Solo in seguito a meticolose ricerche sulle denunce di violazione dei diritti umani,
l’associazione decideva di “adottare” quei detenuti considerati prigionieri di
coscienza. Il gruppo cui veniva affidato il caso, s’incaricava di mantenere i contatti
con i prigionieri e di offrire aiuto alle loro famiglie. Questa prima tecnica
d’intervento ebbe immediatamente riscontri positivi: le persone che sostenevano
l’attività di Amnesty International erano sempre più coinvolte dal legame diretto
con il prigioniero, il quale usciva in questo modo dalla dimensione astratta dei
documenti delle ricerche statistiche sui diritti umani ed entrava a far parte di una
realtà fatta di persone che interagivano con lui e lo sostenevano.
11
Centro dell’attività dell’organizzazione furono da subito gli individui, non i paesi o i
loro sistemi politici. I membri di Amnesty International non lavorarono per
cambiare i sistemi politici.
L’organizzazione crebbe e si sviluppò costantemente: aumentarono il numero dei
membri, il numero dei prigionieri “adottati”, i riscontri positivi, il budget e la
professionalità dell’organizzazione. Stretta imparzialità e indipendenza furono sin
dall’inizio principi fondamentali e imprescindibili dell’attività di Amnesty
International. L’associazione agisce indifferentemente in favore di prigionieri
appartenenti a paesi di vari continenti, retti da sistemi politici e ideologici diversi.
Nella volontà di affermare il carattere internazionale dell’attività, s’impose il
principio per cui i membri di AI avrebbero agito in tutti i paesi del mondo, senza
però essere coinvolti in casi all’interno del loro paese di appartenenza. L’esperienza
dimostrava, infatti, che molte persone non erano sufficientemente imparziali
nell’azione a favore di prigionieri detenuti all’interno del proprio paese; questo
avrebbe potuto compromettere seriamente la reputazione dell’organizzazione. In
secondo luogo, questo principio tutelava i membri dell’organizzazione dato che
pochi governi tolleravano l’impegno in favore della difesa dei diritti umani e
difficilmente era permesso ad un attivista interno di lavorare senza interferenze o
minacce alla sua libertà e sicurezza.
Ancora oggi questi principi rimangono ala base del’attività di Amnesty
International, nonostante l’organizzazione si sia ampliata, evoluta e
conseguentemente modificata. L’insieme di attività, mezzi e metodi utilizzati
dall’associazione ha ottenuto nel corso degli anni risultati di importanza tale, per
cui il suo lavoro è stato premiato con il Premio Nobel per la Pace nel 1977. Il
Comitato Nobel 1977 ha desiderato così onorare l’attività di Amnesty
International soprattutto per l’imparziale ed efficace azione del movimento in
difesa dei diritti umani. Per gli stessi motivi l’organizzazione ha ricevuto nel 1978 il
Premio delle Nazioni Unite per i Diritti Umani.
12
Nei primi anni ottanta la base del movimento si ampliò e molti studenti diventarono
membri di Amnesty International accanto ai professori e ai liberi professionisti,
che avevano costituito la tipologia iniziale dei sostenitori.

▸ Da svolgere
Ricopia dal brano su Amnesty International tutto ciò che va da "Ancora oggi questi" giù fino a "per i Diritti Umani.", sostituendo "efficace" con "costante".

▸ Dati mostrati
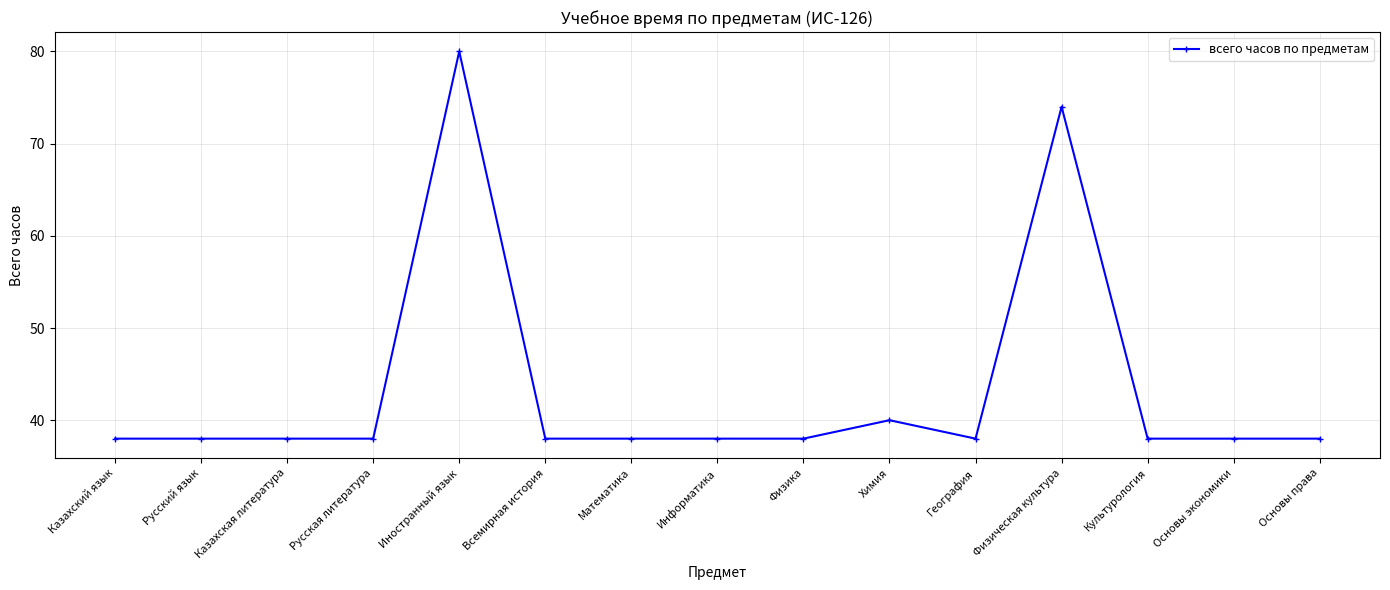

What is the smallest value displayed?

38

▸ Risposta
Ancora oggi questi principi rimangono ala base del’attività di Amnesty
International, nonostante l’organizzazione si sia ampliata, evoluta e
conseguentemente modificata. L’insieme di attività, mezzi e metodi utilizzati
dall’associazione ha ottenuto nel corso degli anni risultati di importanza tale, per
cui il suo lavoro è stato premiato con il Premio Nobel per la Pace nel 1977. Il
Comitato Nobel 1977 ha desiderato così onorare l’attività di Amnesty
International soprattutto per l’imparziale ed costante azione del movimento in
difesa dei diritti umani. Per gli stessi motivi l’organizzazione ha ricevuto nel 1978 il
Premio delle Nazioni Unite per i Diritti Umani.